# [Selected passage]
You might want to consider the [start](search.ipynb) of this tutorial.

Short introductions to other TF datasets:

* [Dead Sea Scrolls](https://nbviewer.jupyter.org/github/annotation/tutorials/blob/master/lorentz2020/dss.ipynb),
* [Old Babylonian Letters](https://nbviewer.jupyter.org/github/annotation/tutorials/blob/master/lorentz2020/oldbabylonian.ipynb),
or the
* [Q'uran](https://nbviewer.jupyter.org/github/annotation/tutorials/blob/master/lorentz2020/quran.ipynb)


# Search Introduction

*Search* in Text-Fabric is a template based way of looking for structural patterns in your dataset.

Within Text-Fabric we have the unique possibility to combine the ease of formulating search templates for
complicated syntactical patterns with the power of programmatically processing the results.

This notebook will show you how to get up and running.

## Alternative for hand-coding

Search is a powerful feature for a wide range of purposes.

# [Entries]
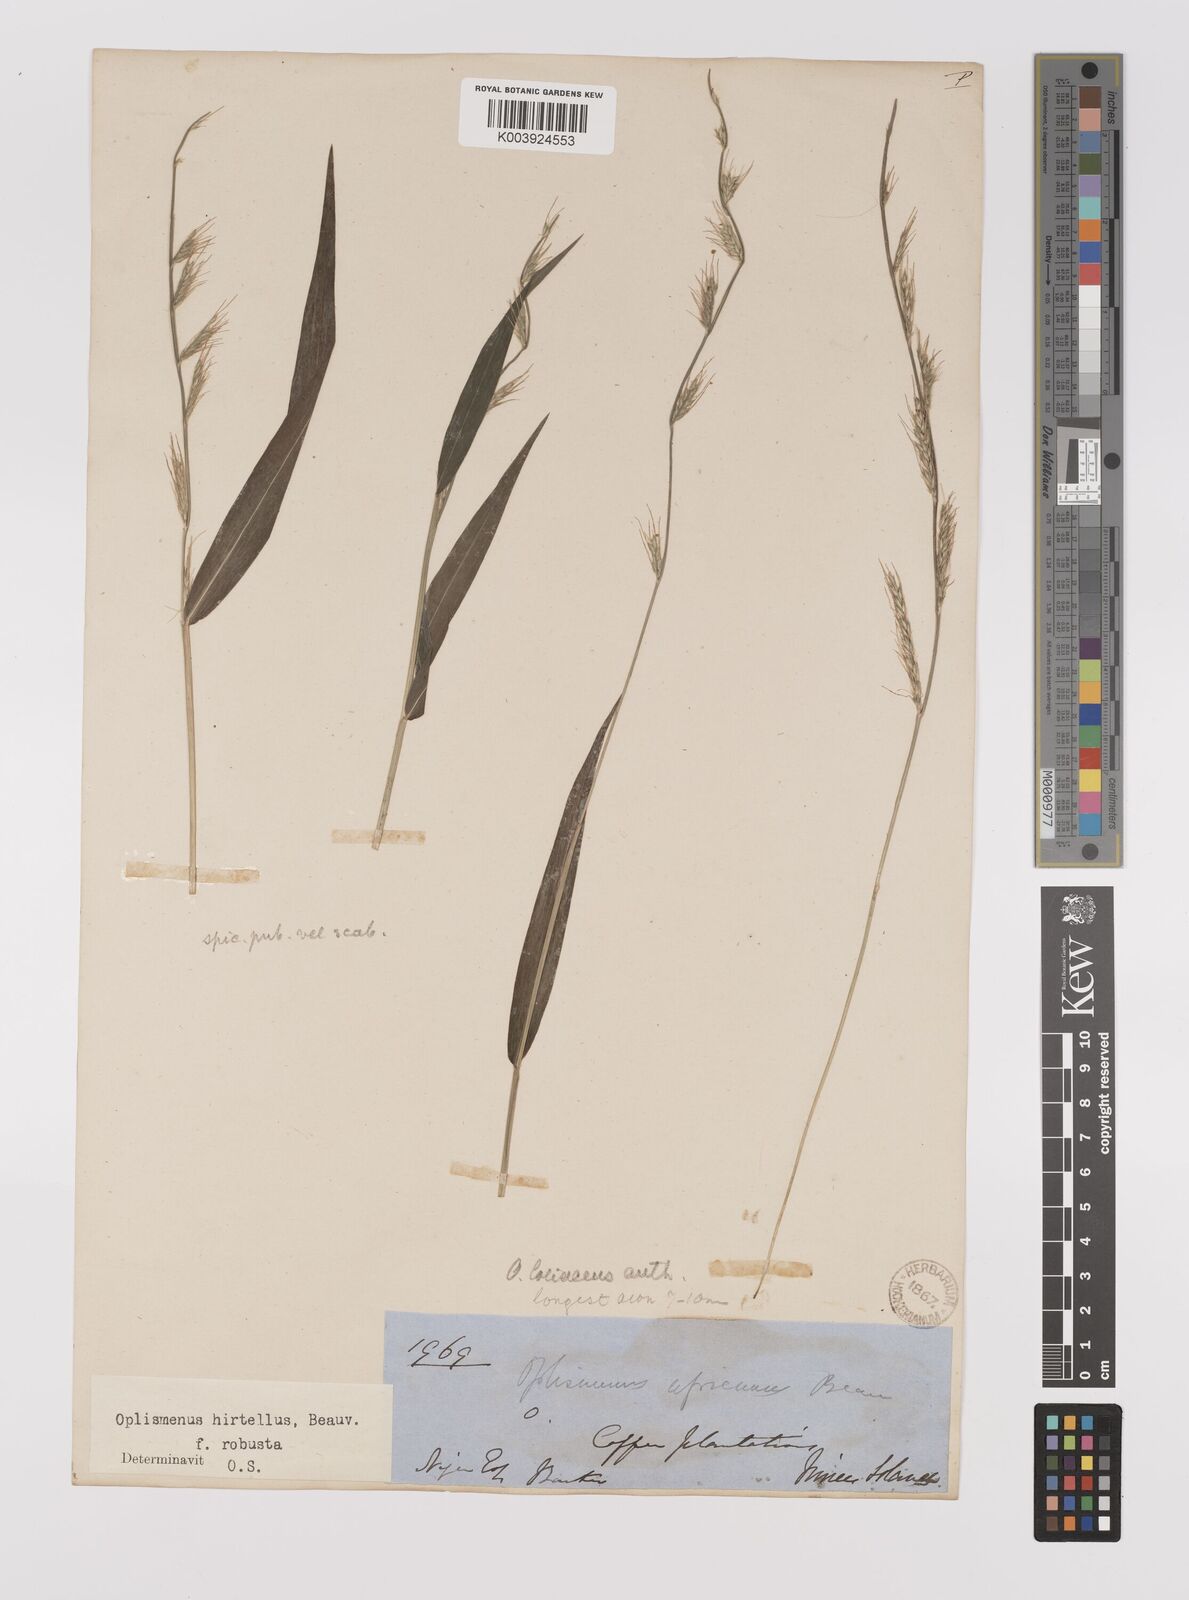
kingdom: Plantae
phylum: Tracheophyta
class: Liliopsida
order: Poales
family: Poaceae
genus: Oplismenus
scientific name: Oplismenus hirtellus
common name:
* * *
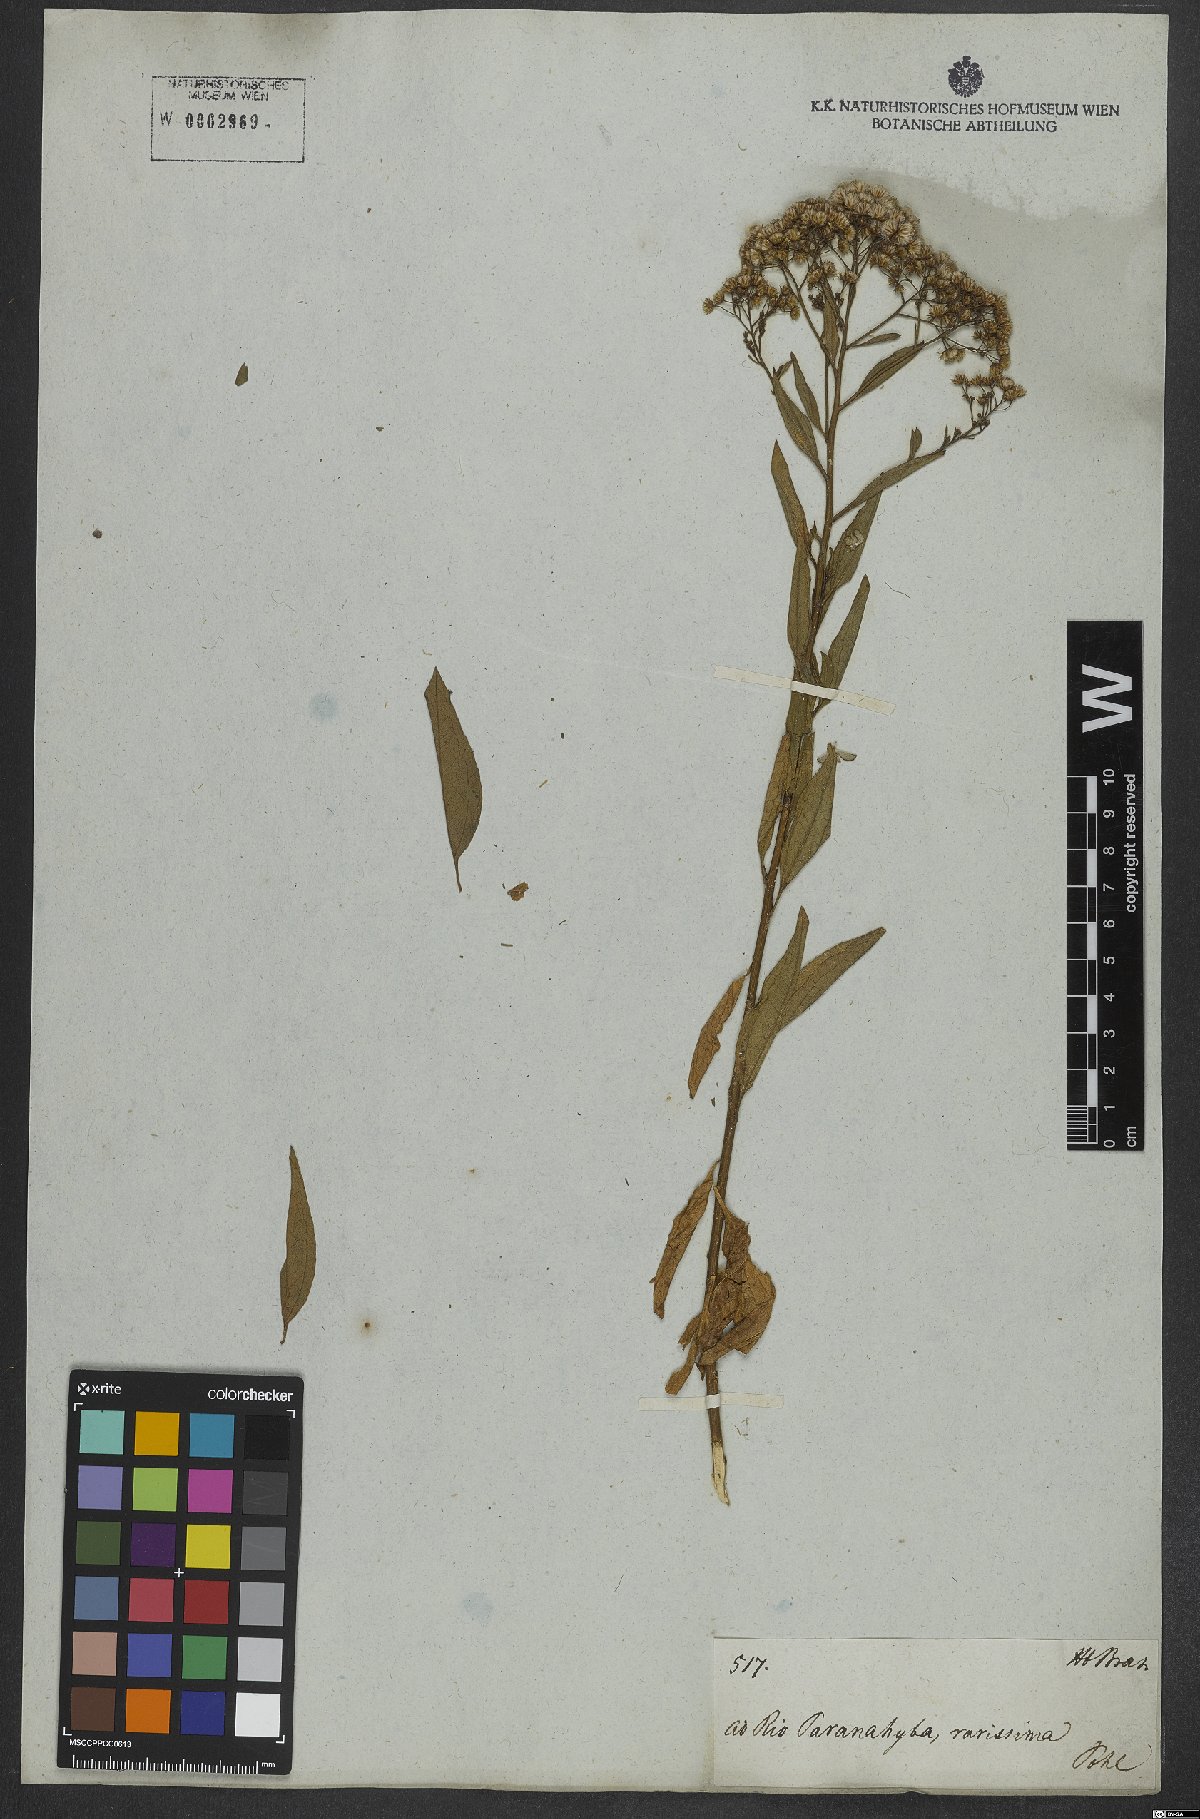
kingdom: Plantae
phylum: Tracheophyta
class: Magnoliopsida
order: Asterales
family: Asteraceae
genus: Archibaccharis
--
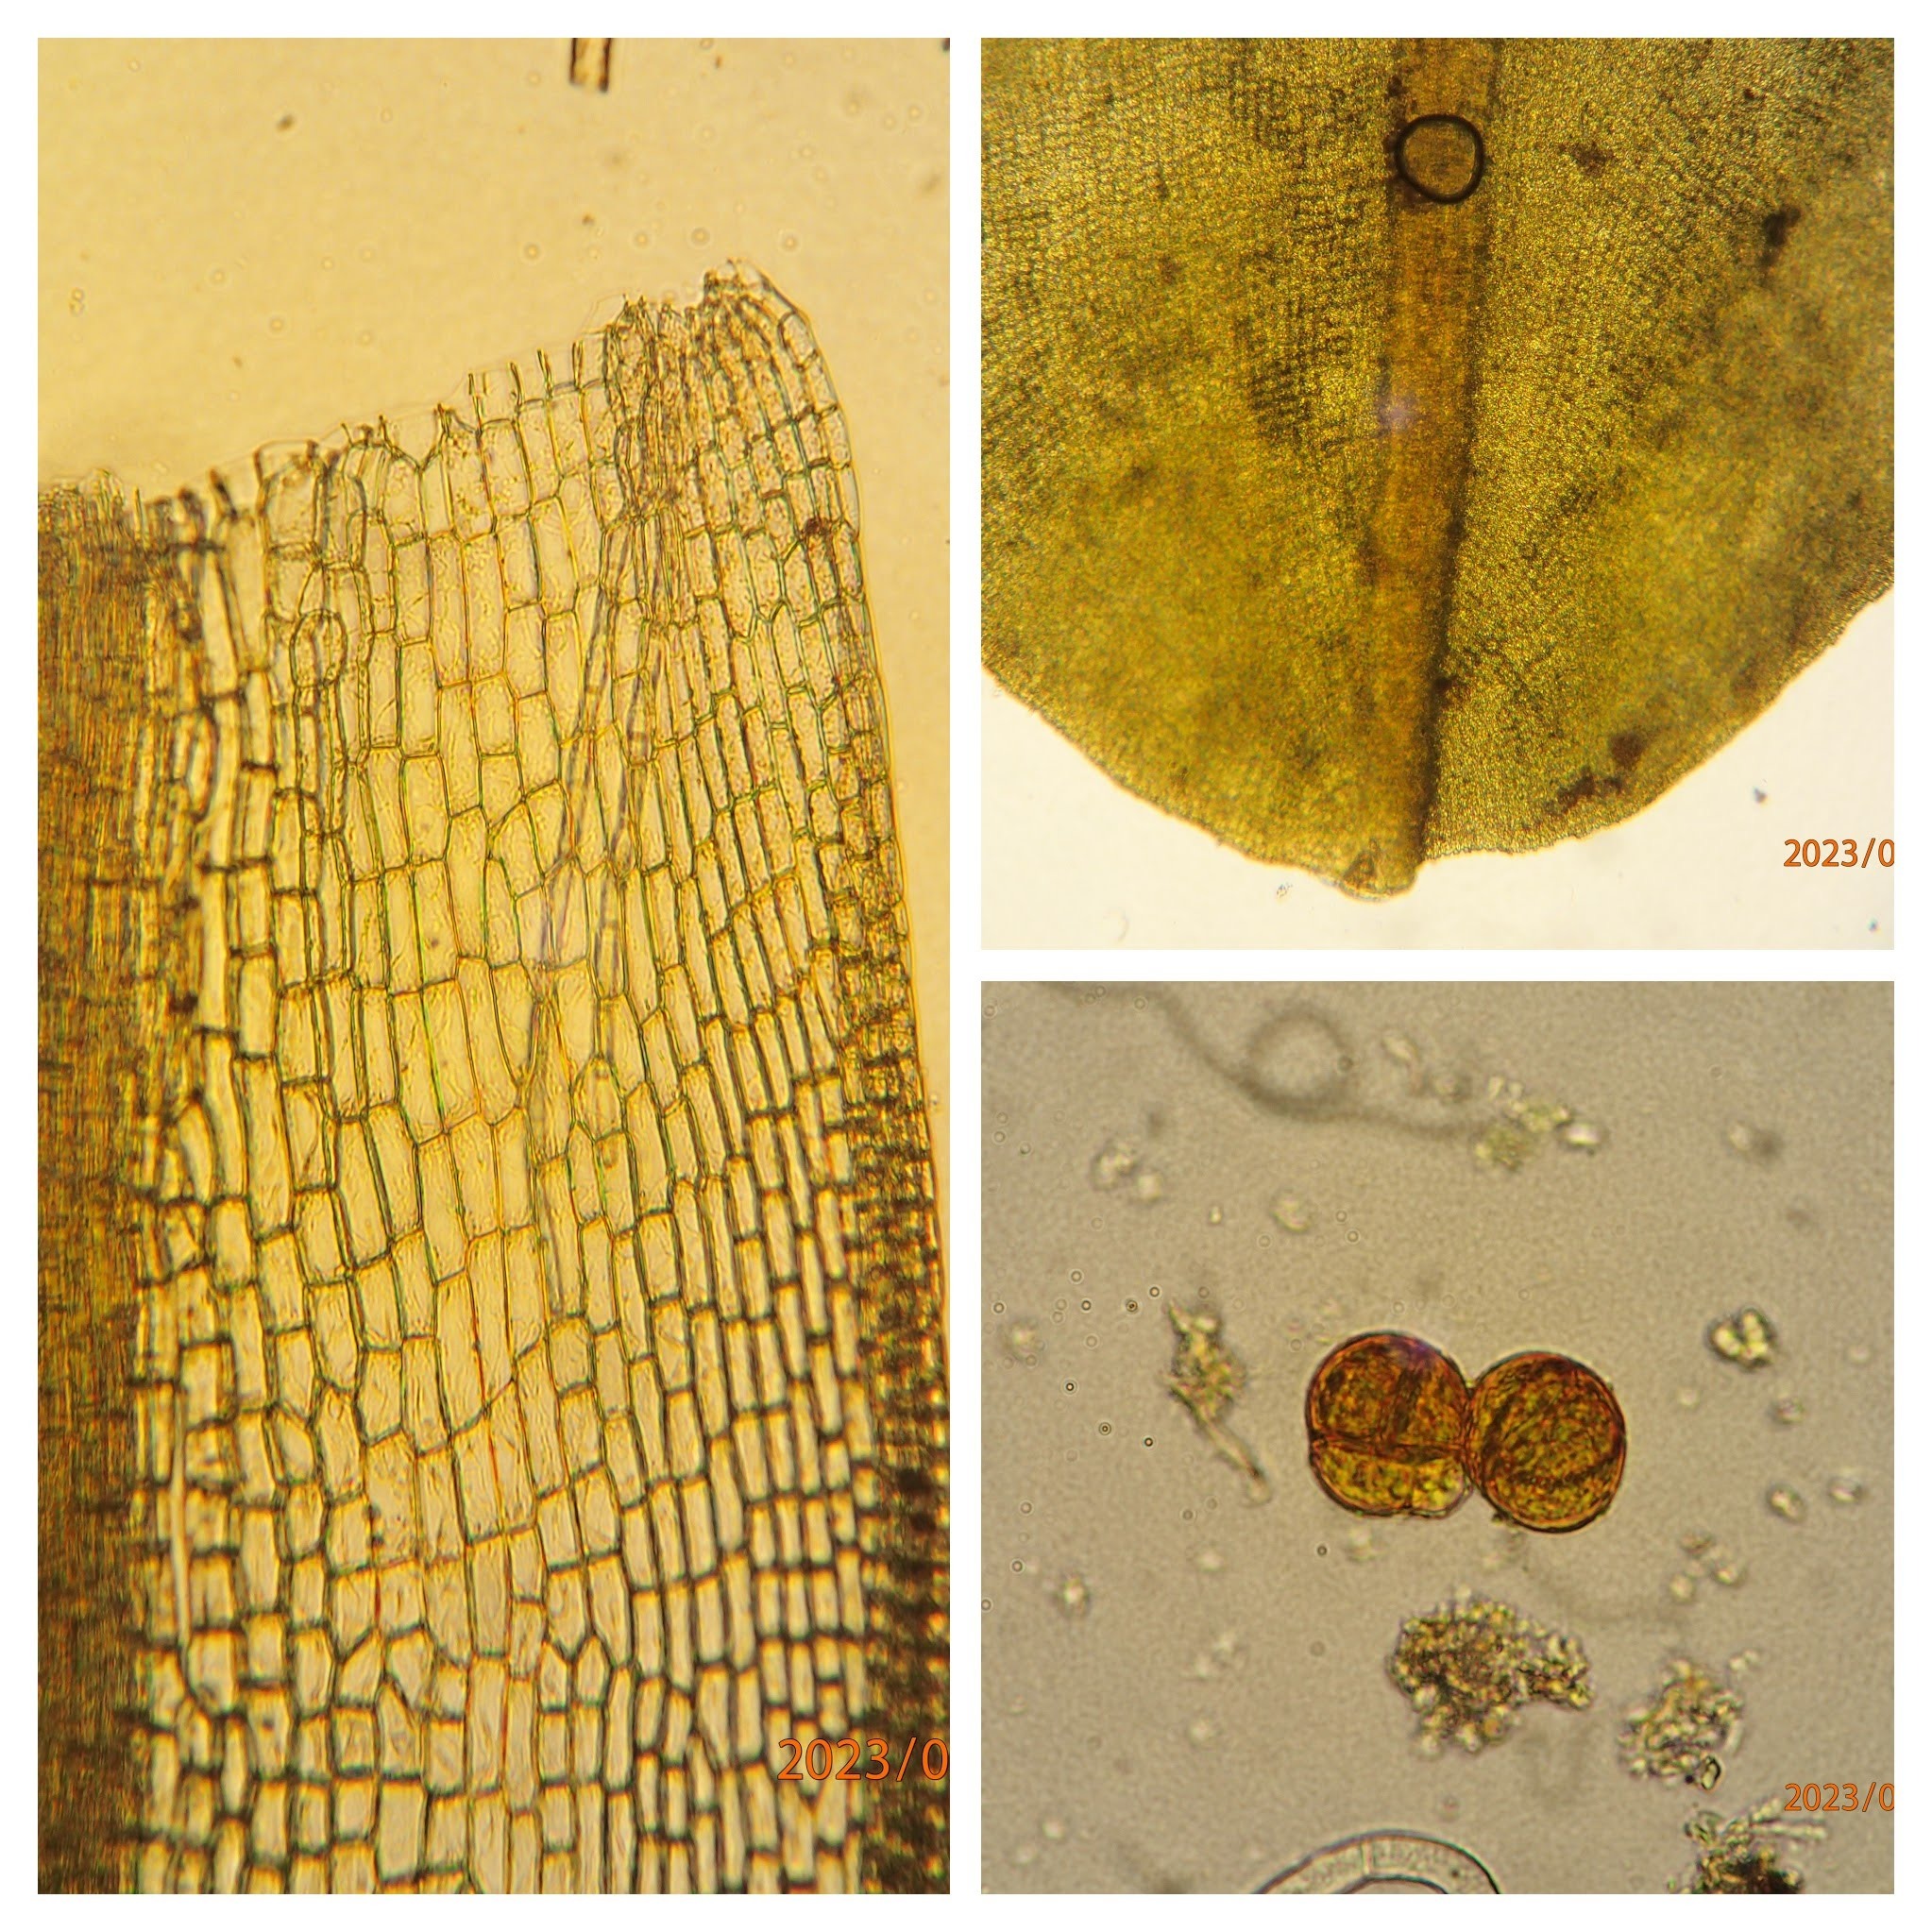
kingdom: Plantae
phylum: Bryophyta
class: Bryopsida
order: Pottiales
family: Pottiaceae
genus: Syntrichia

# [Tasks to carry out]
1. Name every TF dataset that the Text-Fabric search introduction links to a short introduction for.
2. Answer these questions using the Text-Fabric search introduction, giving each answer on its own line with the matching letter.
(a) How does the text describe *Search* in Text-Fabric?
(b) What does the notebook say it will show you?
(c) What heading follows "Search Introduction"?

# [Answers for the tasks]
1.
Dead Sea Scrolls
Old Babylonian Letters
Q'uran

2.
(a) A template based way of looking for structural patterns in your dataset.
(b) How to get up and running.
(c) Alternative for hand-coding